▼
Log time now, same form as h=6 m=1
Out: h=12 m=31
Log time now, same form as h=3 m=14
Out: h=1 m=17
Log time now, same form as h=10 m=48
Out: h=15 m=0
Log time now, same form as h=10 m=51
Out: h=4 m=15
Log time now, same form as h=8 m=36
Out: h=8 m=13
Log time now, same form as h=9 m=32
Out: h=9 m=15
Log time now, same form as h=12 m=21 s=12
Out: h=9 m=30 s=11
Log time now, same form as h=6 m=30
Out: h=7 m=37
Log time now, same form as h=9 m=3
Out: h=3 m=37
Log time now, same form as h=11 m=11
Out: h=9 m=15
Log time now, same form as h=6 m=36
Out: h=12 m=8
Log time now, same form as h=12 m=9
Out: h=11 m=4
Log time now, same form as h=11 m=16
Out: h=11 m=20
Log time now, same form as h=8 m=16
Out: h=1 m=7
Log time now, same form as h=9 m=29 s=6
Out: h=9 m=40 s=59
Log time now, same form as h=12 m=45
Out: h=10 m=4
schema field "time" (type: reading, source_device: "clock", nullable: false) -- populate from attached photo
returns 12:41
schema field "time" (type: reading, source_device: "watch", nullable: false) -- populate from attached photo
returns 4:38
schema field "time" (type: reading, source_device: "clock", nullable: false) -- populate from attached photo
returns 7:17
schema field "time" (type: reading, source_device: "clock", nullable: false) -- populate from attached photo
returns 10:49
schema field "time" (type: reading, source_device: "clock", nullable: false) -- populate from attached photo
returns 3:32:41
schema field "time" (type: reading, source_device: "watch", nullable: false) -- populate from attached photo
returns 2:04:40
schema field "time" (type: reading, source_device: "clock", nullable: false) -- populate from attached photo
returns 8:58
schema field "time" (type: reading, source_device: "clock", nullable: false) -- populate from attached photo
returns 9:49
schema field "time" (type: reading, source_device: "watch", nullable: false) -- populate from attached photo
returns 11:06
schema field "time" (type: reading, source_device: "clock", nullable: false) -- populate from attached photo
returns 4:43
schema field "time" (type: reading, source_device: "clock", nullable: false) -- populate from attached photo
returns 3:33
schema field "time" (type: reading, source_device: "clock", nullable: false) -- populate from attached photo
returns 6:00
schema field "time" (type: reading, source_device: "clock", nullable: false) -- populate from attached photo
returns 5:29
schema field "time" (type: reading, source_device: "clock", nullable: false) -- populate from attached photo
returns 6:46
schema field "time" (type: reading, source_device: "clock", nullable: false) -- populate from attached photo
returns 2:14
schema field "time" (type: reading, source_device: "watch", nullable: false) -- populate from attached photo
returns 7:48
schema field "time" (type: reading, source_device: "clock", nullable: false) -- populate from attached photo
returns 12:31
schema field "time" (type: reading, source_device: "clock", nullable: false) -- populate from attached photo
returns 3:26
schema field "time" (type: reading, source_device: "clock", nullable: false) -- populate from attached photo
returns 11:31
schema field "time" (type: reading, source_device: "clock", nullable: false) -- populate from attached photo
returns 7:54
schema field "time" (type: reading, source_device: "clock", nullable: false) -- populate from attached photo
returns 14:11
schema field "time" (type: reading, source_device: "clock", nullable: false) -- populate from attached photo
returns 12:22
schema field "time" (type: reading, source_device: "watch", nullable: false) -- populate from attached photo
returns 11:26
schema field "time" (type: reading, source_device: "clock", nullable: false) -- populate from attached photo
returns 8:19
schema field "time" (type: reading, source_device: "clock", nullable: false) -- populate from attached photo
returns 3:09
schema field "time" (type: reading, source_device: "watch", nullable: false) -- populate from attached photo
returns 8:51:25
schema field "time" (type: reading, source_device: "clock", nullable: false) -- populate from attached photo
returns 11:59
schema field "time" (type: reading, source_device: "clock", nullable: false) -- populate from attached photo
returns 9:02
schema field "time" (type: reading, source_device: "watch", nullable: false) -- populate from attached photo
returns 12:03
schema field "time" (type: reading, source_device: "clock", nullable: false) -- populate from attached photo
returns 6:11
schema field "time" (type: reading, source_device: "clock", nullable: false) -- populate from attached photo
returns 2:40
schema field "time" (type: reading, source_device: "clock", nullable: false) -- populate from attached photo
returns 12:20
▲
Copy out every item above, switching each "source_device" to "device" and leaving everything else unchanged.

Log time now, same form as h=6 m=1
Out: h=12 m=31
Log time now, same form as h=3 m=14
Out: h=1 m=17
Log time now, same form as h=10 m=48
Out: h=15 m=0
Log time now, same form as h=10 m=51
Out: h=4 m=15
Log time now, same form as h=8 m=36
Out: h=8 m=13
Log time now, same form as h=9 m=32
Out: h=9 m=15
Log time now, same form as h=12 m=21 s=12
Out: h=9 m=30 s=11
Log time now, same form as h=6 m=30
Out: h=7 m=37
Log time now, same form as h=9 m=3
Out: h=3 m=37
Log time now, same form as h=11 m=11
Out: h=9 m=15
Log time now, same form as h=6 m=36
Out: h=12 m=8
Log time now, same form as h=12 m=9
Out: h=11 m=4
Log time now, same form as h=11 m=16
Out: h=11 m=20
Log time now, same form as h=8 m=16
Out: h=1 m=7
Log time now, same form as h=9 m=29 s=6
Out: h=9 m=40 s=59
Log time now, same form as h=12 m=45
Out: h=10 m=4
schema field "time" (type: reading, device: "clock", nullable: false) -- populate from attached photo
returns 12:41
schema field "time" (type: reading, device: "watch", nullable: false) -- populate from attached photo
returns 4:38
schema field "time" (type: reading, device: "clock", nullable: false) -- populate from attached photo
returns 7:17
schema field "time" (type: reading, device: "clock", nullable: false) -- populate from attached photo
returns 10:49
schema field "time" (type: reading, device: "clock", nullable: false) -- populate from attached photo
returns 3:32:41
schema field "time" (type: reading, device: "watch", nullable: false) -- populate from attached photo
returns 2:04:40
schema field "time" (type: reading, device: "clock", nullable: false) -- populate from attached photo
returns 8:58
schema field "time" (type: reading, device: "clock", nullable: false) -- populate from attached photo
returns 9:49
schema field "time" (type: reading, device: "watch", nullable: false) -- populate from attached photo
returns 11:06
schema field "time" (type: reading, device: "clock", nullable: false) -- populate from attached photo
returns 4:43
schema field "time" (type: reading, device: "clock", nullable: false) -- populate from attached photo
returns 3:33
schema field "time" (type: reading, device: "clock", nullable: false) -- populate from attached photo
returns 6:00
schema field "time" (type: reading, device: "clock", nullable: false) -- populate from attached photo
returns 5:29
schema field "time" (type: reading, device: "clock", nullable: false) -- populate from attached photo
returns 6:46
schema field "time" (type: reading, device: "clock", nullable: false) -- populate from attached photo
returns 2:14
schema field "time" (type: reading, device: "watch", nullable: false) -- populate from attached photo
returns 7:48
schema field "time" (type: reading, device: "clock", nullable: false) -- populate from attached photo
returns 12:31
schema field "time" (type: reading, device: "clock", nullable: false) -- populate from attached photo
returns 3:26
schema field "time" (type: reading, device: "clock", nullable: false) -- populate from attached photo
returns 11:31
schema field "time" (type: reading, device: "clock", nullable: false) -- populate from attached photo
returns 7:54
schema field "time" (type: reading, device: "clock", nullable: false) -- populate from attached photo
returns 14:11
schema field "time" (type: reading, device: "clock", nullable: false) -- populate from attached photo
returns 12:22
schema field "time" (type: reading, device: "watch", nullable: false) -- populate from attached photo
returns 11:26
schema field "time" (type: reading, device: "clock", nullable: false) -- populate from attached photo
returns 8:19
schema field "time" (type: reading, device: "clock", nullable: false) -- populate from attached photo
returns 3:09
schema field "time" (type: reading, device: "watch", nullable: false) -- populate from attached photo
returns 8:51:25
schema field "time" (type: reading, device: "clock", nullable: false) -- populate from attached photo
returns 11:59
schema field "time" (type: reading, device: "clock", nullable: false) -- populate from attached photo
returns 9:02
schema field "time" (type: reading, device: "watch", nullable: false) -- populate from attached photo
returns 12:03
schema field "time" (type: reading, device: "clock", nullable: false) -- populate from attached photo
returns 6:11
schema field "time" (type: reading, device: "clock", nullable: false) -- populate from attached photo
returns 2:40
schema field "time" (type: reading, device: "clock", nullable: false) -- populate from attached photo
returns 12:20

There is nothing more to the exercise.